### Task goal
Arrange every line of text in the records below as a two-column Markdown table headed "Row" and "Text line," numbering the rows in order and skipping blank lines. Leave the pictures out of the table.

Records to process START

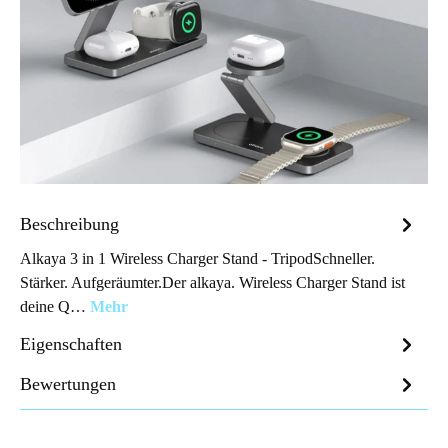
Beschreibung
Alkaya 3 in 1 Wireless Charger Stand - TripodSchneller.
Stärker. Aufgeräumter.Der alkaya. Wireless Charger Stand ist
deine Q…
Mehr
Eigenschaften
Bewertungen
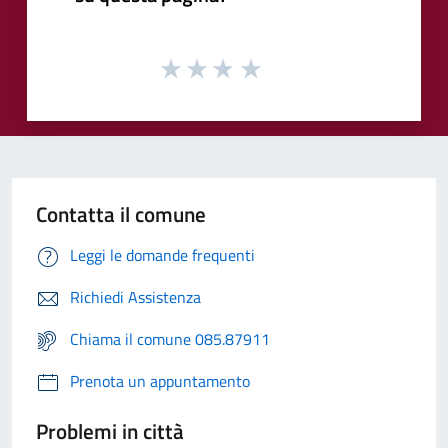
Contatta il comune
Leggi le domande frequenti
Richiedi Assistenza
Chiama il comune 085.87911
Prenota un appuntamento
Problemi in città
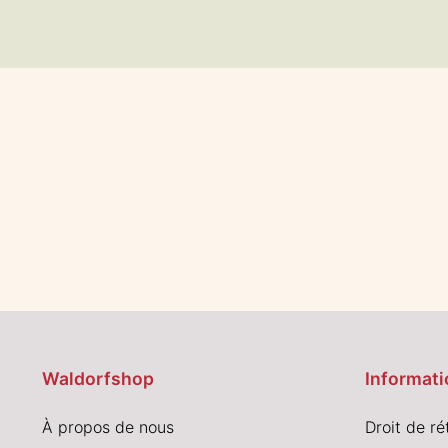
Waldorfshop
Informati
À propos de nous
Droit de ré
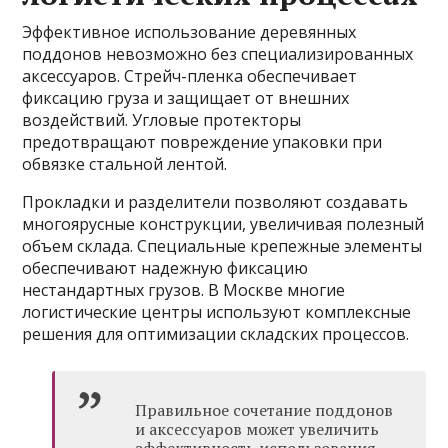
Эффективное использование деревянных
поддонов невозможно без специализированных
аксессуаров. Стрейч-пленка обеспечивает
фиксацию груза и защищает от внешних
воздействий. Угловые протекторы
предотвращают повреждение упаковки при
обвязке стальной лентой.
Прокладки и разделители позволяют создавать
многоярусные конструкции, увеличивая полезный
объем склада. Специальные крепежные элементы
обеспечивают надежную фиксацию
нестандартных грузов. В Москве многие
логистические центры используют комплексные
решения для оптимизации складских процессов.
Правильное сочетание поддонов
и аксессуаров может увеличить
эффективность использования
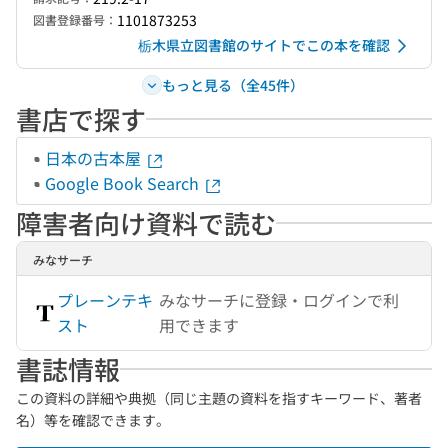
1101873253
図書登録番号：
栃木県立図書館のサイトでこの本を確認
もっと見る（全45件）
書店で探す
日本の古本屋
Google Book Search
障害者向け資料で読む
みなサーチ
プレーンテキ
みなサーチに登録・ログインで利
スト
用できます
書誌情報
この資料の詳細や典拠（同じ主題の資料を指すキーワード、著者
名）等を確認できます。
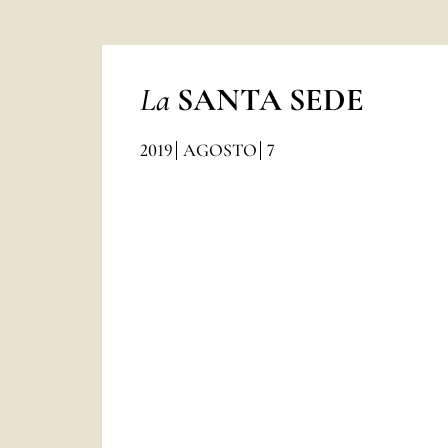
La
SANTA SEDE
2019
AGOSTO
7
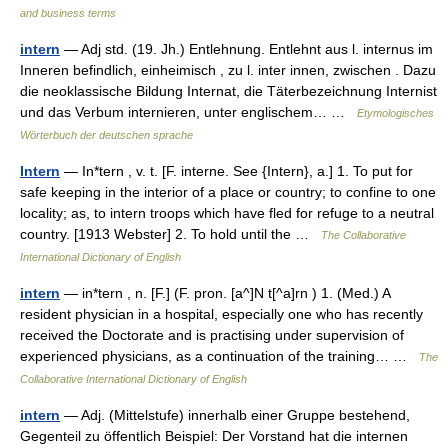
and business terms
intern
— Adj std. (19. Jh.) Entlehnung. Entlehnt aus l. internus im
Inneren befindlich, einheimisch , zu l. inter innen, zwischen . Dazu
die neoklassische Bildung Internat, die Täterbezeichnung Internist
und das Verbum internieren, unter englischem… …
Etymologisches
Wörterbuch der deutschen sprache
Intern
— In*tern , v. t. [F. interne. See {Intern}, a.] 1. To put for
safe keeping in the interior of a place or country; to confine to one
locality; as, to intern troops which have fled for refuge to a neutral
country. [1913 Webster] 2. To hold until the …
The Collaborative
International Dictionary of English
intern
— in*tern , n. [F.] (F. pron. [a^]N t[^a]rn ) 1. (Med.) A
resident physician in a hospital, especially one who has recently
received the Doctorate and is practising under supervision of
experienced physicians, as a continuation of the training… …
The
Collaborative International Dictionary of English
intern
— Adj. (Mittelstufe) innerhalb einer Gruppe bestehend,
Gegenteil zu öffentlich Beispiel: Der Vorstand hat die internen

Records to process END

### Your solution
| Row | Text line |
|---|---|
| 1 | Beschreibung |
| 2 | Alkaya 3 in 1 Wireless Charger Stand - TripodSchneller. |
| 3 | Stärker. Aufgeräumter.Der alkaya. Wireless Charger Stand ist |
| 4 | deine Q… |
| 5 | Mehr |
| 6 | Eigenschaften |
| 7 | Bewertungen |
| 8 | Contatta il comune |
| 9 | Leggi le domande frequenti |
| 10 | Richiedi Assistenza |
| 11 | Chiama il comune 085.87911 |
| 12 | Prenota un appuntamento |
| 13 | Problemi in città |
| 14 | Waldorfshop |
| 15 | Informati |
| 16 | À propos de nous |
| 17 | Droit de ré |
| 18 | Эффективное использование деревянных |
| 19 | поддонов невозможно без специализированных |
| 20 | аксессуаров. Стрейч-пленка обеспечивает |
| 21 | фиксацию груза и защищает от внешних |
| 22 | воздействий. Угловые протекторы |
| 23 | предотвращают повреждение упаковки при |
| 24 | обвязке стальной лентой. |
| 25 | Прокладки и разделители позволяют создавать |
| 26 | многоярусные конструкции, увеличивая полезный |
| 27 | объем склада. Специальные крепежные элементы |
| 28 | обеспечивают надежную фиксацию |
| 29 | нестандартных грузов. В Москве многие |
| 30 | логистические центры используют комплексные |
| 31 | решения для оптимизации складских процессов. |
| 32 | Правильное сочетание поддонов |
| 33 | и аксессуаров может увеличить |
| 34 | эффективность использования |
| 35 | 1101873253 |
| 36 | 図書登録番号： |
| 37 | 栃木県立図書館のサイトでこの本を確認 |
| 38 | もっと見る（全45件） |
| 39 | 書店で探す |
| 40 | 日本の古本屋 |
| 41 | Google Book Search |
| 42 | 障害者向け資料で読む |
| 43 | みなサーチ |
| 44 | プレーンテキ |
| 45 | みなサーチに登録・ログインで利 |
| 46 | スト |
| 47 | 用できます |
| 48 | 書誌情報 |
| 49 | この資料の詳細や典拠（同じ主題の資料を指すキーワード、著者 |
| 50 | 名）等を確認できます。 |
| 51 | La |
| 52 | SANTA SEDE |
| 53 | 2019 |
| 54 | AGOSTO |
| 55 | 7 |
| 56 | and business terms |
| 57 | intern |
| 58 | — Adj std. (19. Jh.) Entlehnung. Entlehnt aus l. internus im |
| 59 | Inneren befindlich, einheimisch , zu l. inter innen, zwischen . Dazu |
| 60 | die neoklassische Bildung Internat, die Täterbezeichnung Internist |
| 61 | und das Verbum internieren, unter englischem… … |
| 62 | Etymologisches |
| 63 | Wörterbuch der deutschen sprache |
| 64 | Intern |
| 65 | — In*tern , v. t. [F. interne. See {Intern}, a.] 1. To put for |
| 66 | safe keeping in the interior of a place or country; to confine to one |
| 67 | locality; as, to intern troops which have fled for refuge to a neutral |
| 68 | country. [1913 Webster] 2. To hold until the … |
| 69 | The Collaborative |
| 70 | International Dictionary of English |
| 71 | intern |
| 72 | — in*tern , n. [F.] (F. pron. [a^]N t[^a]rn ) 1. (Med.) A |
| 73 | resident physician in a hospital, especially one who has recently |
| 74 | received the Doctorate and is practising under supervision of |
| 75 | experienced physicians, as a continuation of the training… … |
| 76 | The |
| 77 | Collaborative International Dictionary of English |
| 78 | intern |
| 79 | — Adj. (Mittelstufe) innerhalb einer Gruppe bestehend, |
| 80 | Gegenteil zu öffentlich Beispiel: Der Vorstand hat die internen |